▸ Records to use:
——
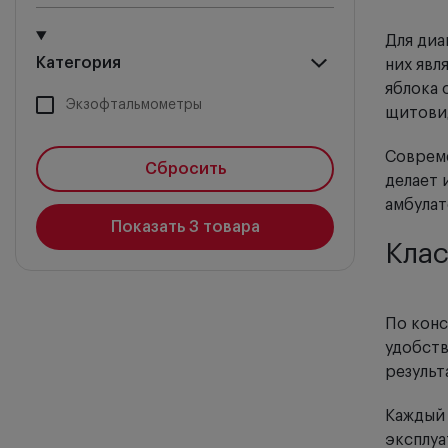
Для диа
Категория
них явл
яблока 
Экзофтальмометры
щитовид
Совреме
Сбросить
делает 
амбулат
Показать
3
товара
Кла
По кон
удобств
результ
Каждый 
эксплуа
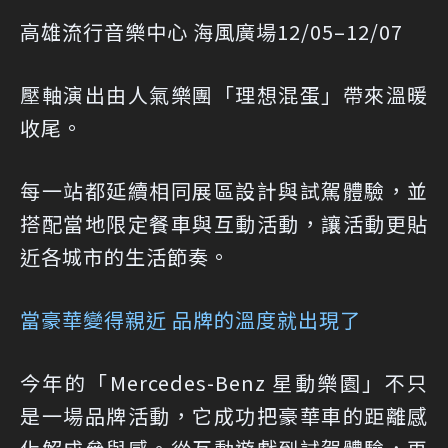
高雄流行音樂中心 海風廣場12/05–12/07
壓軸演出由人氣樂團「理想混蛋」帶來溫暖
收尾。
每一站都延續相同展區設計與試駕體驗，並
搭配當地限定餐車與互動活動，讓活動更貼
近各城市的生活節奏。
當豪華變得親近 品牌的溫度就出現了
今年的「Mercedes-Benz 星動樂園」不只
是一場品牌活動，它成功把豪華車的距離感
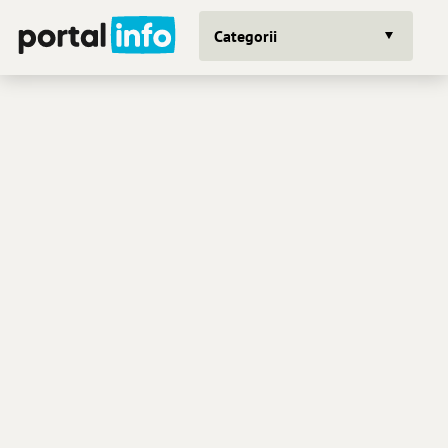
Categorii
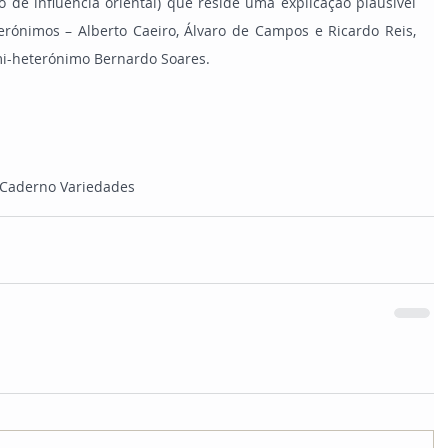
o de influência oriental) que reside uma explicação plausível 
erónimos – Alberto Caeiro, Álvaro de Campos e Ricardo Reis, 
i-heterónimo Bernardo Soares.
Caderno Variedades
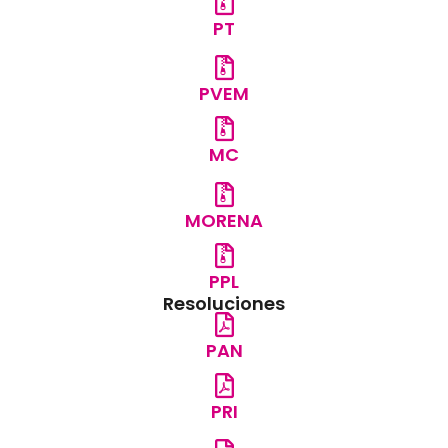
PT
PVEM
MC
MORENA
PPL
Resoluciones
PAN
PRI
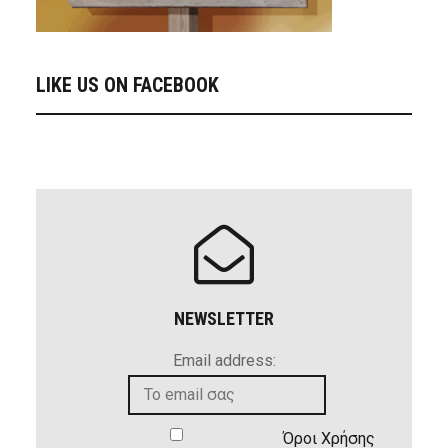
LIKE US ON FACEBOOK
NEWSLETTER
Email address:
Όροι Χρήσης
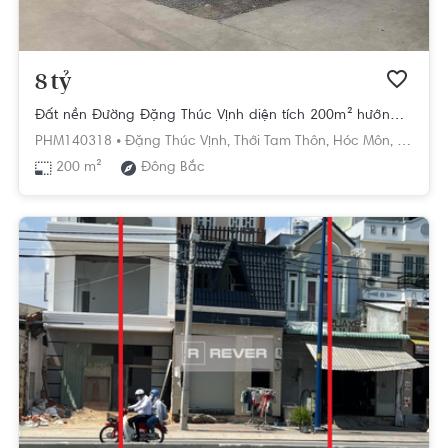
8 tỷ
Đất nền Đường Đặng Thúc Vịnh diện tích 200m² hướng đông bắc pháp lý sổ hồng.
PHM140318 •
Đặng Thúc Vịnh,
Thới Tam Thôn,
Hóc Môn,
Hồ Chí 
200 m²
Đông Bắc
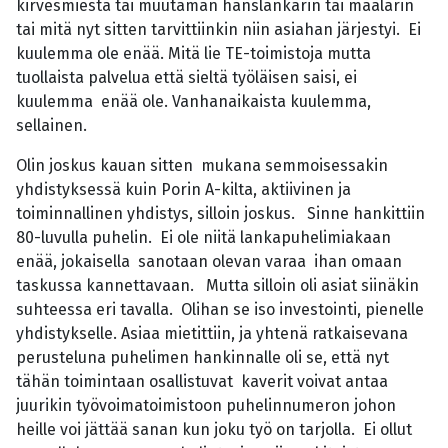
kirvesmiestä tai muutaman hanslankarin tai maalarin
tai mitä nyt sitten tarvittiinkin niin asiahan järjestyi. Ei
kuulemma ole enää. Mitä lie TE-toimistoja mutta
tuollaista palvelua että sieltä työläisen saisi, ei
kuulemma enää ole. Vanhanaikaista kuulemma,
sellainen.
Olin joskus kauan sitten mukana semmoisessakin
yhdistyksessä kuin Porin A-kilta, aktiivinen ja
toiminnallinen yhdistys, silloin joskus. Sinne hankittiin
80-luvulla puhelin. Ei ole niitä lankapuhelimiakaan
enää, jokaisella sanotaan olevan varaa ihan omaan
taskussa kannettavaan. Mutta silloin oli asiat siinäkin
suhteessa eri tavalla. Olihan se iso investointi, pienelle
yhdistykselle. Asiaa mietittiin, ja yhtenä ratkaisevana
perusteluna puhelimen hankinnalle oli se, että nyt
tähän toimintaan osallistuvat kaverit voivat antaa
juurikin työvoimatoimistoon puhelinnumeron johon
heille voi jättää sanan kun joku työ on tarjolla. Ei ollut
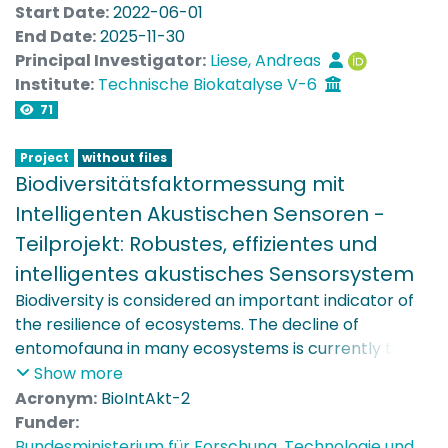
Start Date:
2022-06-01
End Date:
2025-11-30
Principal Investigator:
Liese, Andreas
Institute:
Technische Biokatalyse V-6
71
Project
without files
Biodiversitätsfaktormessung mit
Intelligenten Akustischen Sensoren -
Teilprojekt: Robustes, effizientes und
intelligentes akustisches Sensorsystem
Biodiversity is considered an important indicator of
the resilience of ecosystems. The decline of
entomofauna in many ecosystems is currently the
focus of public and scientific discourse. Biodiversity
Show more
monitoring to identify insects of different functional
Acronym:
BioIntAkt-2
groups in flowering areas and agroecosystems can
Funder:
therefore be seen as an integral part of sustainable
Bundesministerium für Forschung, Technologie und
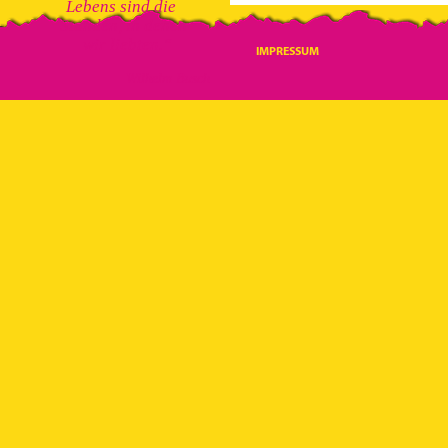
Lebens
sind die
Stunden, in denen
wir liebten.“
IMPRESSUM
Wilhelm Busch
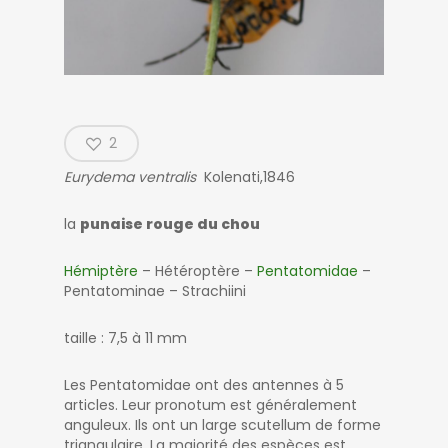
2
Eurydema ventralis
Kolenati,1846
la
punaise rouge du chou
Hémiptère
– Hétéroptère –
Pentatomidae
–
Pentatominae – Strachiini
taille : 7,5 à 11 mm
Les Pentatomidae ont des antennes à 5
articles. Leur pronotum est généralement
anguleux. Ils ont un large scutellum de forme
triangulaire. La majorité des espèces est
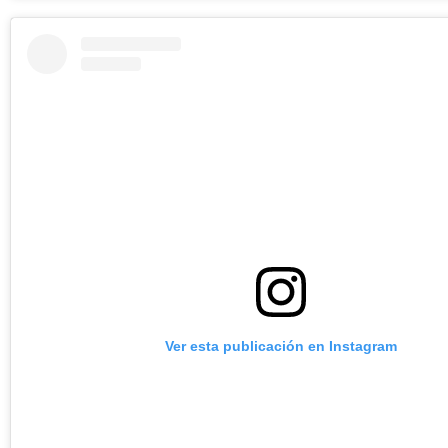
Ver esta publicación en Instagram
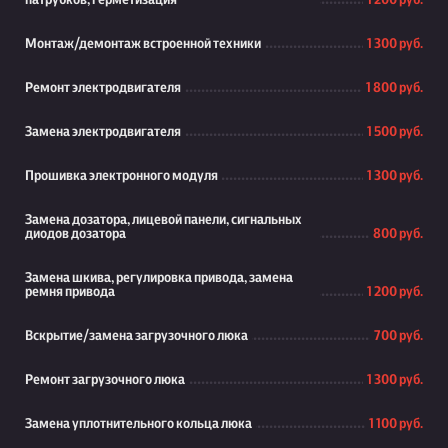
патрубков, герметизация
1 200 руб.
Монтаж/демонтаж встроенной техники
1 300 руб.
Ремонт электродвигателя
1 800 руб.
Замена электродвигателя
1 500 руб.
Прошивка электронного модуля
1 300 руб.
Замена дозатора, лицевой панели, сигнальных
диодов дозатора
800 руб.
Замена шкива, регулировка привода, замена
ремня привода
1 200 руб.
Вскрытие/замена загрузочного люка
700 руб.
Ремонт загрузочного люка
1 300 руб.
Замена уплотнительного кольца люка
1 100 руб.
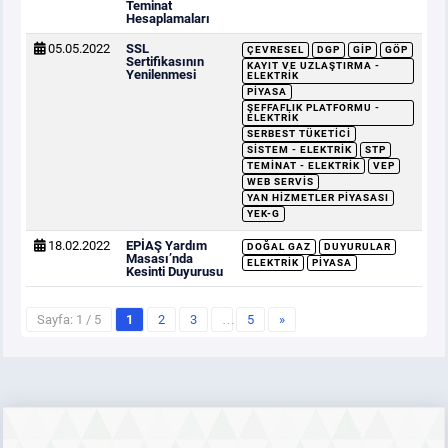
Teminat
Hesaplamaları
05.05.2022
SSL
ÇEVRESEL
DGP
GİP
GÖP
Sertifikasının
KAYIT VE UZLAŞTIRMA -
Yenilenmesi
ELEKTRIK
PIYASA
ŞEFFAFLIK PLATFORMU -
ELEKTRIK
SERBEST TÜKETICI
SISTEM - ELEKTRIK
STP
TEMINAT - ELEKTRIK
VEP
WEB SERVIS
YAN HIZMETLER PIYASASI
YEK-G
18.02.2022
EPİAŞ Yardım
DOĞAL GAZ
DUYURULAR
Masası’nda
ELEKTRIK
PIYASA
Kesinti Duyurusu
Sayfa: 1 / 5
1
2
3
…
5
»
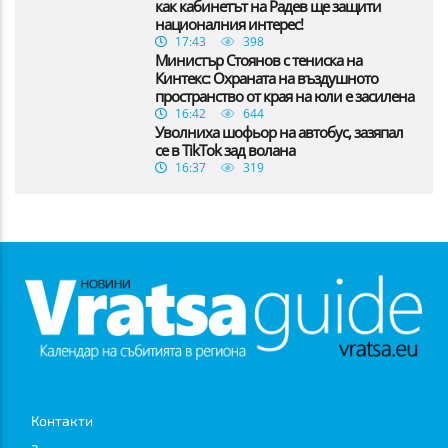
как кабинетът на Радев ще защити
националния интерес!
17:43
398
Министър Стоянов с тениска на
Кинтекс: Охраната на въздушното
пространство от края на юли е засилена
16:42
644
Уволниха шофьор на автобус, зазяпал
се в TikTok зад волана
16:37
319
Контакти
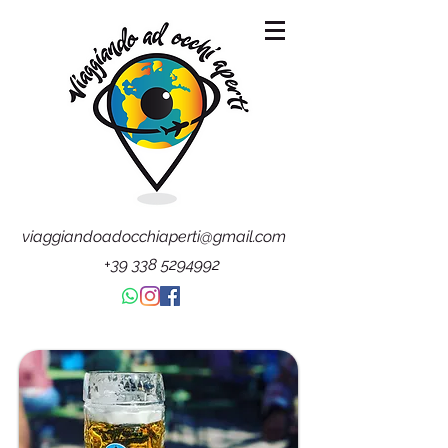
viaggiandoadocchiaperti@gmail.com
+39 338 5294992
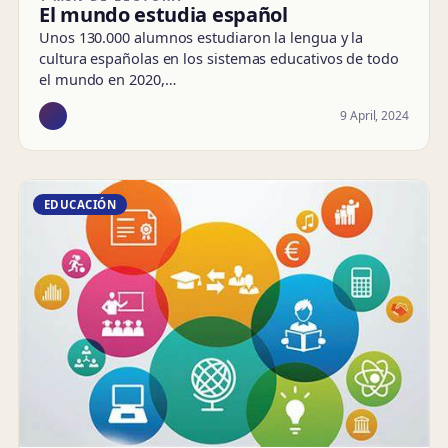
El mundo estudia español
Unos 130.000 alumnos estudiaron la lengua y la
cultura españolas en los sistemas educativos de todo
el mundo en 2020,…
9 April, 2024
EDUCACIÓN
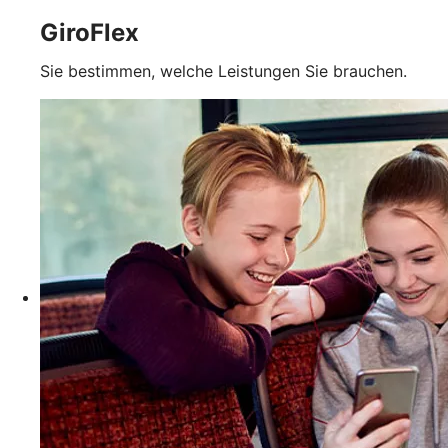
GiroFlex
Sie bestimmen, welche Leistungen Sie brauchen.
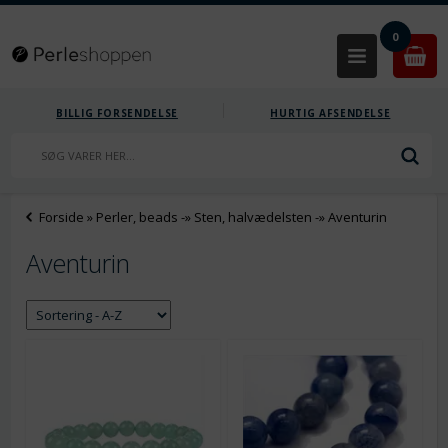
0
BILLIG FORSENDELSE
HURTIG AFSENDELSE
Forside
»
Perler, beads
-»
Sten, halvædelsten
-»
Aventurin
Aventurin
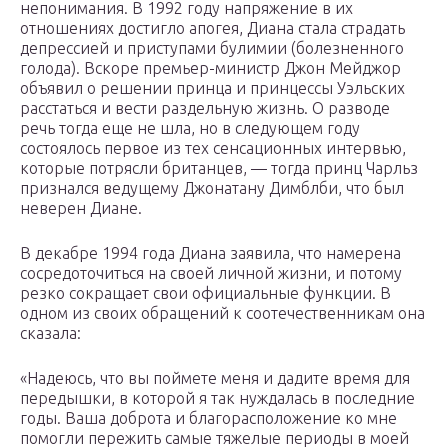
непонимания. В 1992 году напряжение в их
отношениях достигло апогея, Диана стала страдать
депрессией и приступами булимии (болезненного
голода). Вскоре премьер-министр Джон Мейджор
объявил о решении принца и принцессы Уэльских
расстаться и вести раздельную жизнь. О разводе
речь тогда еще не шла, но в следующем году
состоялось первое из тех сенсационных интервью,
которые потрясли британцев, — тогда принц Чарльз
признался ведущему Джонатану Димблби, что был
неверен Диане.
В декабре 1994 года Диана заявила, что намерена
сосредоточиться на своей личной жизни, и потому
резко сокращает свои официальные функции. В
одном из своих обращений к соотечественникам она
сказала:
«Надеюсь, что вы поймете меня и дадите время для
передышки, в которой я так нуждалась в последние
годы. Ваша доброта и благорасположение ко мне
помогли пережить самые тяжелые периоды в моей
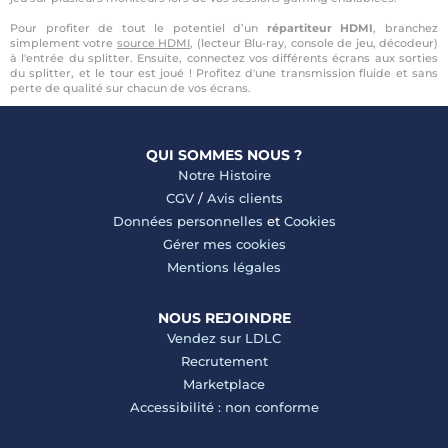
Pour profiter de tout le potentiel d’un
répartiteur HDMI
, branchez
simplement votre
source HDMI
, (lecteur Blu-ray, console de jeu, décodeur)
à l'entrée du splitter. Ensuite, connectez vos différents écrans aux sorties
du splitter, et le tour est joué ! Profitez d'une transmission fluide et sans
perte de qualité sur chacun de vos écrans.
QUI SOMMES NOUS ?
Notre Histoire
CGV
/
Avis clients
Données personnelles
et
Cookies
Gérer mes cookies
Mentions légales
NOUS REJOINDRE
Vendez sur LDLC
Recrutement
Marketplace
Accessibilité : non conforme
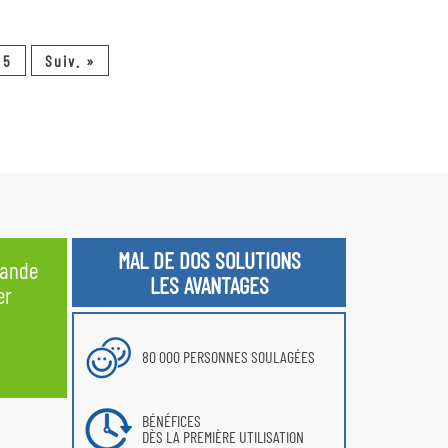
5
Suiv. »
MAL DE DOS SOLUTIONS
ande
LES AVANTAGES
er
80 000 PERSONNES SOULAGÉES
BÉNÉFICES
DÈS LA PREMIÈRE UTILISATION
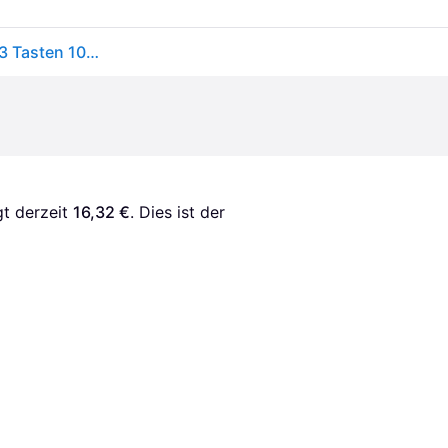
Renkforce IP68 Industrial Maus USB Laser Schwarz 3 Tasten 1000 dpi
gt derzeit 
16,32 €
. Dies ist der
——
▸ Task item:
Write out the whole listing verbatim, images excluded.

▸ Solution for this exercise:
Для диа
Категория
них явл
яблока 
Экзофтальмометры
щитовид
Совреме
Сбросить
делает 
амбулат
Показать
3
товара
Кла
По кон
удобств
результ
Каждый 
эксплуа
高雄流行音樂中心 海風廣場12/05–12/07
壓軸演出由人氣樂團「理想混蛋」帶來溫暖
收尾。
每一站都延續相同展區設計與試駕體驗，並
搭配當地限定餐車與互動活動，讓活動更貼
近各城市的生活節奏。
當豪華變得親近 品牌的溫度就出現了
今年的「Mercedes-Benz 星動樂園」不只
是一場品牌活動，它成功把豪華車的距離感
Categorii
o de influência oriental) que reside uma explicação plausível 
erónimos – Alberto Caeiro, Álvaro de Campos e Ricardo Reis, 
i-heterónimo Bernardo Soares.
Caderno Variedades
PT
PVEM
MC
MORENA
PPL
Resoluciones
PAN
PRI
LIKE US ON FACEBOOK
NEWSLETTER
Email address:
Όροι Χρήσης
8 tỷ
Đất nền Đường Đặng Thúc Vịnh diện tích 200m² hướng đông bắc pháp lý sổ hồng.
PHM140318 •
Đặng Thúc Vịnh,
Thới Tam Thôn,
Hóc Môn,
Hồ Chí 
200 m²
Đông Bắc
kirvesmiestä tai muutaman hanslankarin tai maalarin
tai mitä nyt sitten tarvittiinkin niin asiahan järjestyi. Ei
kuulemma ole enää. Mitä lie TE-toimistoja mutta
tuollaista palvelua että sieltä työläisen saisi, ei
kuulemma enää ole. Vanhanaikaista kuulemma,
sellainen.
Olin joskus kauan sitten mukana semmoisessakin
yhdistyksessä kuin Porin A-kilta, aktiivinen ja
toiminnallinen yhdistys, silloin joskus. Sinne hankittiin
80-luvulla puhelin. Ei ole niitä lankapuhelimiakaan
enää, jokaisella sanotaan olevan varaa ihan omaan
taskussa kannettavaan. Mutta silloin oli asiat siinäkin
suhteessa eri tavalla. Olihan se iso investointi, pienelle
yhdistykselle. Asiaa mietittiin, ja yhtenä ratkaisevana
perusteluna puhelimen hankinnalle oli se, että nyt
tähän toimintaan osallistuvat kaverit voivat antaa
juurikin työvoimatoimistoon puhelinnumeron johon
heille voi jättää sanan kun joku työ on tarjolla. Ei ollut
Start Date:
2022-06-01
End Date:
2025-11-30
Principal Investigator:
Liese, Andreas
Institute:
Technische Biokatalyse V-6
71
Project
without files
Biodiversitätsfaktormessung mit
Intelligenten Akustischen Sensoren -
Teilprojekt: Robustes, effizientes und
intelligentes akustisches Sensorsystem
Biodiversity is considered an important indicator of
the resilience of ecosystems. The decline of
entomofauna in many ecosystems is currently the
focus of public and scientific discourse. Biodiversity
Show more
monitoring to identify insects of different functional
Acronym:
BioIntAkt-2
groups in flowering areas and agroecosystems can
Funder:
therefore be seen as an integral part of sustainable
Bundesministerium für Forschung, Technologie und
Lebens
sind die
Stunden, in denen
wir liebten.“
IMPRESSUM
Wilhelm Busch
2
Eurydema ventralis
Kolenati,1846
la
punaise rouge du chou
Hémiptère
– Hétéroptère –
Pentatomidae
–
Pentatominae – Strachiini
taille : 7,5 à 11 mm
Les Pentatomidae ont des antennes à 5
articles. Leur pronotum est généralement
anguleux. Ils ont un large scutellum de forme
triangulaire. La majorité des espèces est
Ver esta publicación en Instagram
патрубков, герметизация
1 200 руб.
Монтаж/демонтаж встроенной техники
1 300 руб.
Ремонт электродвигателя
1 800 руб.
Замена электродвигателя
1 500 руб.
Прошивка электронного модуля
1 300 руб.
Замена дозатора, лицевой панели, сигнальных
диодов дозатора
800 руб.
Замена шкива, регулировка привода, замена
ремня привода
1 200 руб.
Вскрытие/замена загрузочного люка
700 руб.
Ремонт загрузочного люка
1 300 руб.
Замена уплотнительного кольца люка
1 100 руб.
Teminat
Hesaplamaları
05.05.2022
SSL
ÇEVRESEL
DGP
GİP
GÖP
Sertifikasının
KAYIT VE UZLAŞTIRMA -
Yenilenmesi
ELEKTRIK
PIYASA
ŞEFFAFLIK PLATFORMU -
ELEKTRIK
SERBEST TÜKETICI
SISTEM - ELEKTRIK
STP
TEMINAT - ELEKTRIK
VEP
WEB SERVIS
YAN HIZMETLER PIYASASI
YEK-G
18.02.2022
EPİAŞ Yardım
DOĞAL GAZ
DUYURULAR
Masası’nda
ELEKTRIK
PIYASA
Kesinti Duyurusu
Sayfa: 1 / 5
1
2
3
…
5
»
как кабинетът на Радев ще защити
националния интерес!
17:43
398
Министър Стоянов с тениска на
Кинтекс: Охраната на въздушното
пространство от края на юли е засилена
16:42
644
Уволниха шофьор на автобус, зазяпал
се в TikTok зад волана
16:37
319
Контакти
viaggiandoadocchiaperti@gmail.com
+39 338 5294992
El mundo estudia español
Unos 130.000 alumnos estudiaron la lengua y la
cultura españolas en los sistemas educativos de todo
el mundo en 2020,…
9 April, 2024
EDUCACIÓN
GiroFlex
Sie bestimmen, welche Leistungen Sie brauchen.
0
BILLIG FORSENDELSE
HURTIG AFSENDELSE
Forside
»
Perler, beads
-»
Sten, halvædelsten
-»
Aventurin
Aventurin
непонимания. В 1992 году напряжение в их
отношениях достигло апогея, Диана стала страдать
депрессией и приступами булимии (болезненного
голода). Вскоре премьер-министр Джон Мейджор
объявил о решении принца и принцессы Уэльских
расстаться и вести раздельную жизнь. О разводе
речь тогда еще не шла, но в следующем году
состоялось первое из тех сенсационных интервью,
которые потрясли британцев, — тогда принц Чарльз
признался ведущему Джонатану Димблби, что был
неверен Диане.
В декабре 1994 года Диана заявила, что намерена
сосредоточиться на своей личной жизни, и потому
резко сокращает свои официальные функции. В
одном из своих обращений к соотечественникам она
сказала:
«Надеюсь, что вы поймете меня и дадите время для
передышки, в которой я так нуждалась в последние
годы. Ваша доброта и благорасположение ко мне
помогли пережить самые тяжелые периоды в моей
Pour profiter de tout le potentiel d’un
répartiteur HDMI
, branchez
simplement votre
source HDMI
, (lecteur Blu-ray, console de jeu, décodeur)
à l'entrée du splitter. Ensuite, connectez vos différents écrans aux sorties
du splitter, et le tour est joué ! Profitez d'une transmission fluide et sans
perte de qualité sur chacun de vos écrans.
QUI SOMMES NOUS ?
Notre Histoire
CGV
/
Avis clients
Données personnelles
et
Cookies
Gérer mes cookies
Mentions légales
NOUS REJOINDRE
Vendez sur LDLC
Recrutement
Marketplace
Accessibilité : non conforme
5
Suiv. »
MAL DE DOS SOLUTIONS
ande
LES AVANTAGES
er
80 000 PERSONNES SOULAGÉES
BÉNÉFICES
DÈS LA PREMIÈRE UTILISATION
Renkforce IP68 Industrial Maus USB Laser Schwarz 3 Tasten 1000 dpi
gt derzeit 
16,32 €
. Dies ist der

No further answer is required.